Arnold Bennett wrote that one of Rivers's most striking qualities was a "gift of co-ordinating apparently unrelated facts". This is a gift Barker shares, and the historical framework of the trilogy, far from being constricting, allows her to make all sorts of connections between social, sexual and political dissent, particularly in The Eye in the Door, which features the notorious "Cult of the Clitoris" libel case of 1918 and a soldier with the suggestively Forsterian name of Scudder. Fact and fiction are so skillfully interwoven that one is never sure where one ends and the other begins. What seems at first a relatively straightforward and tightly controlled narrative gradually and spectacularly unfurls in the reader's mind.
The presentation of Sassoon and Rivers is wholly convincing, while Billy Prior, who carries with him a great deal of symbolic and representative freight, is never less than a fully realized character.
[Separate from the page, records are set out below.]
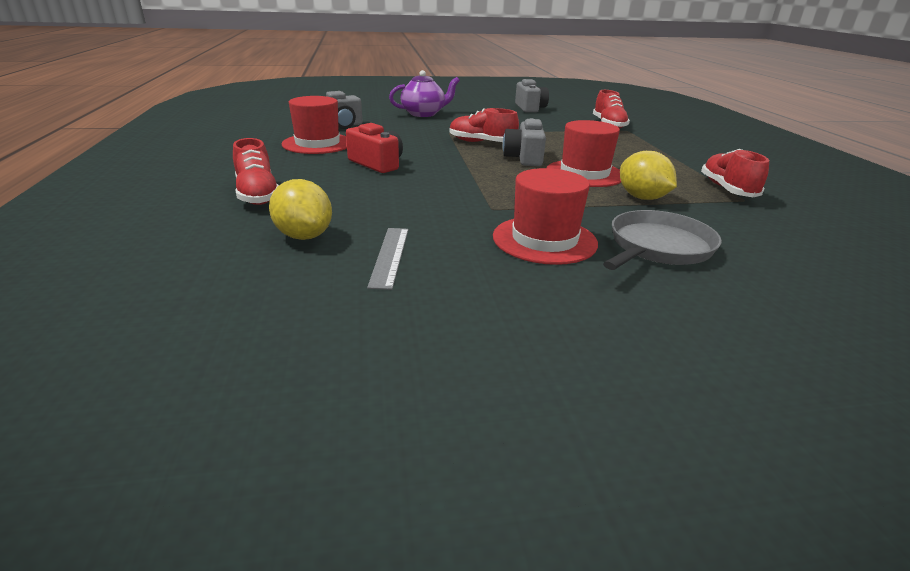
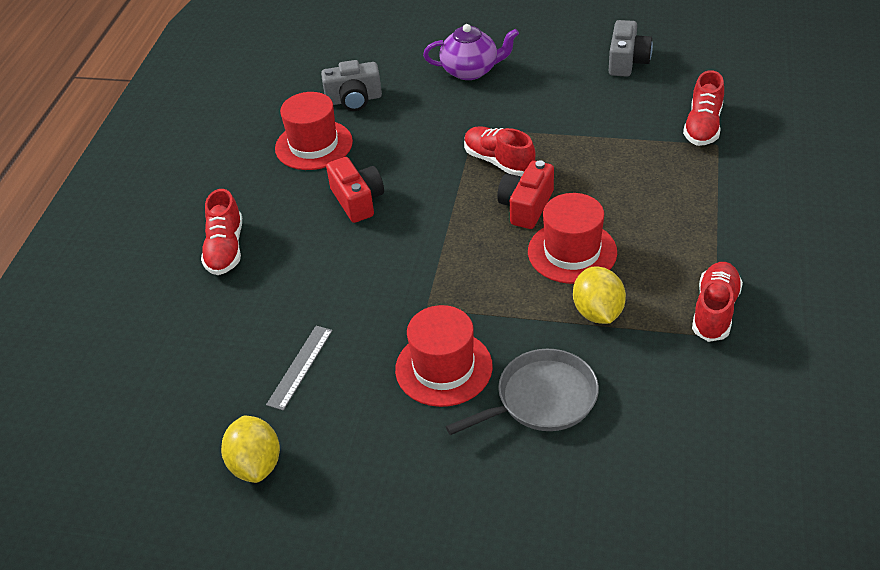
camera: 25 degrees right, 15 degrees up
yellow lemon [269,179,332,240] -> yellow lemon moved to [221,415,280,483]
grey camera [503,119,546,166] -> red camera [497,160,554,229]

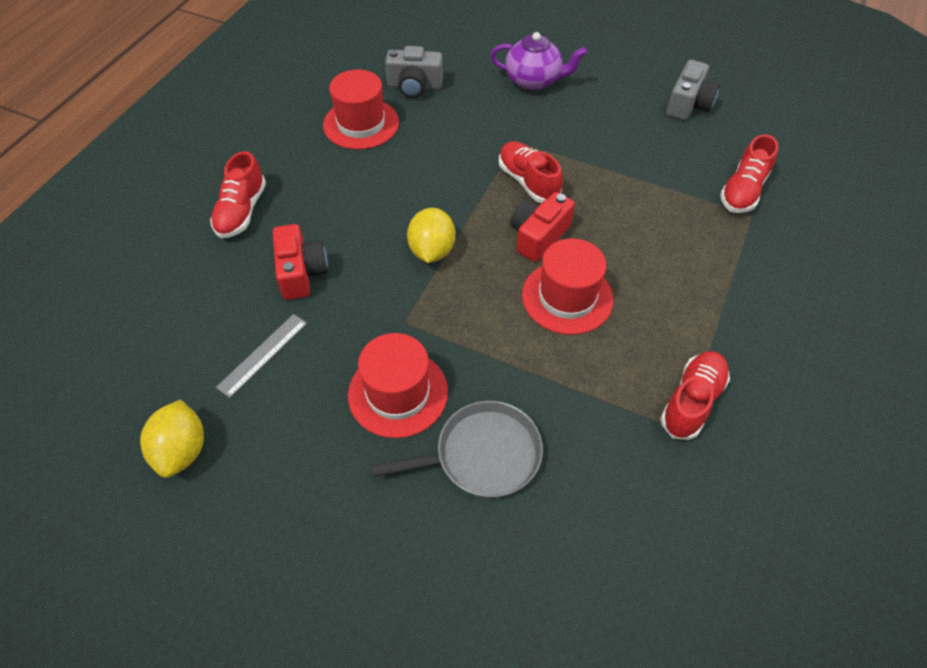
camera: 10 degrees right, 10 degrees up
red camera [326,157,384,223] -> red camera moved to [273,224,328,300]
yellow lemon [573,266,626,324] -> yellow lemon moved to [407,208,455,263]

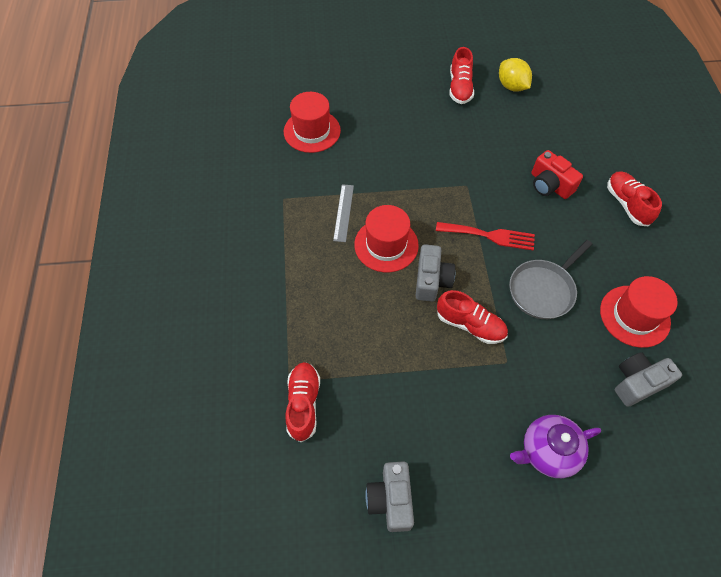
camera: 150 degrees right, 5 degrees up
grey ruler [216,314,307,398] -> grey ruler moved to [333,184,354,242]
red hat [348,333,448,438] -> red hat moved to [284,92,341,153]
grey pan [371,401,543,498] -> grey pan moved to [509,240,592,319]
yellow lemon [407,208,455,263] -> red fork [436,222,535,251]
red camera [511,192,575,262] -> grey camera [416,244,455,302]
red shoe [660,351,730,440] -> red shoe moved to [449,47,474,104]

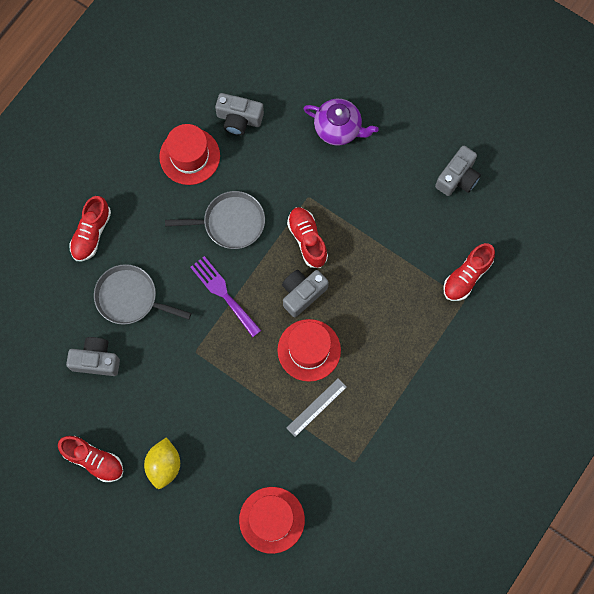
camera: 140 degrees left, 15 degrees up
red fork [436,222,535,251] -> purple fork [190,256,261,337]
red shoe [449,47,474,104] -> red shoe turned 75 degrees clockwise [58,436,123,482]
yellow lemon [499,58,532,92] -> yellow lemon moved to [144,437,180,489]
red camera [532,150,583,199] -> grey pan [94,264,191,325]
none -> grey camera [66,337,120,376]

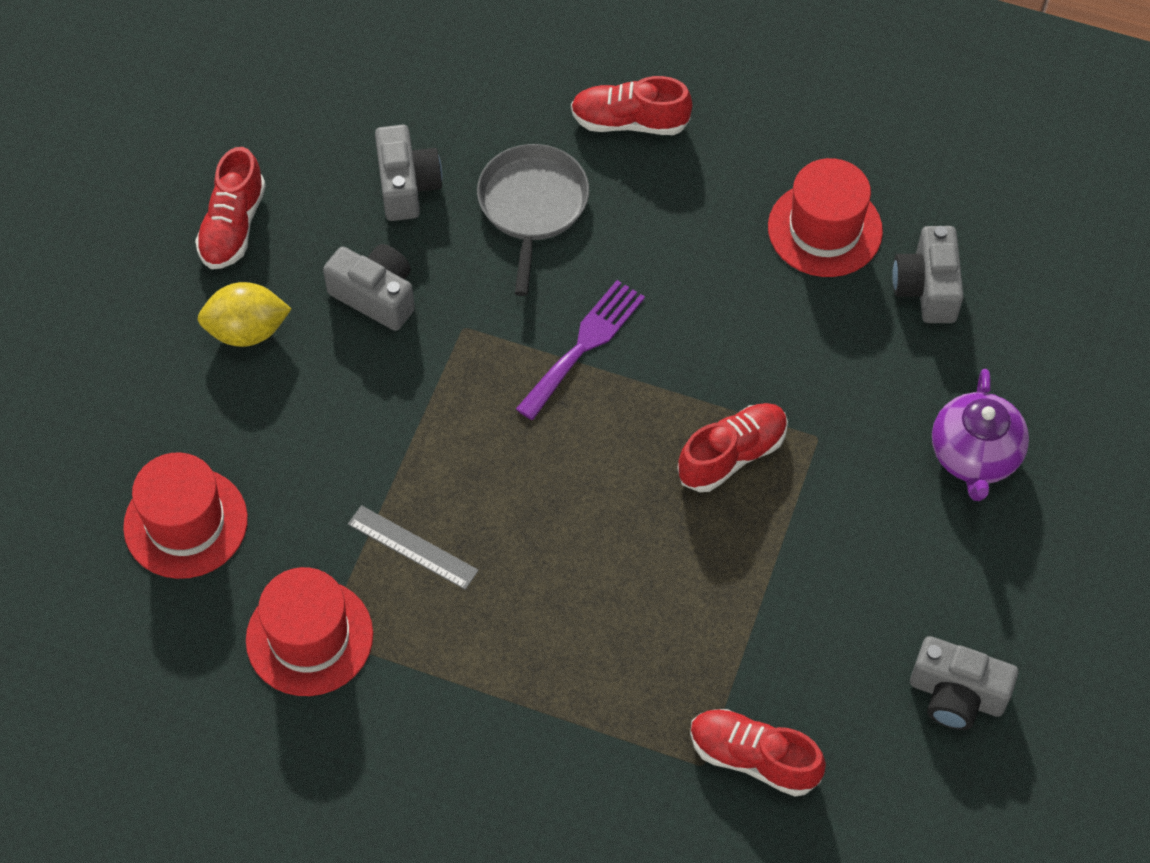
camera: 75 degrees right, 15 degrees down
grey pan [165,191,265,249] -> none
red hat [277,319,341,382] -> red hat moved to [246,567,373,696]
grey camera [282,270,329,317] -> grey camera moved to [323,244,415,331]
Witty, alert and vibrantly alive, his sexuality uninhibited and unashamed, he is a positive life force amidst so much death and destruction, a point emphasized by graphic and extremely well-written descriptions of his couplings with both men and women. Prior is also valuable as a device for driving the narrative onwards. The difficulty with using historical figures is that the reader knows in advance how the story will end: as The Ghost Road moves towards its bloody conclusion at the Sambre-Oise Canal in November 1918, we are only too aware of what will happen to Owen—dispatched here in a sentence—but we do not know, though by now we genuinely care, what will happen to Prior.
The Ghost Road is a startlingly good novel in its own right. With the other two volumes of the trilogy, it forms one of the richest and most rewarding works of fiction of recent times. Intricately plotted, beautifully written, skillfully assembled, tender, horrifying and funny, it lives on in the imagination, like the war it so imaginatively and so intelligently explores.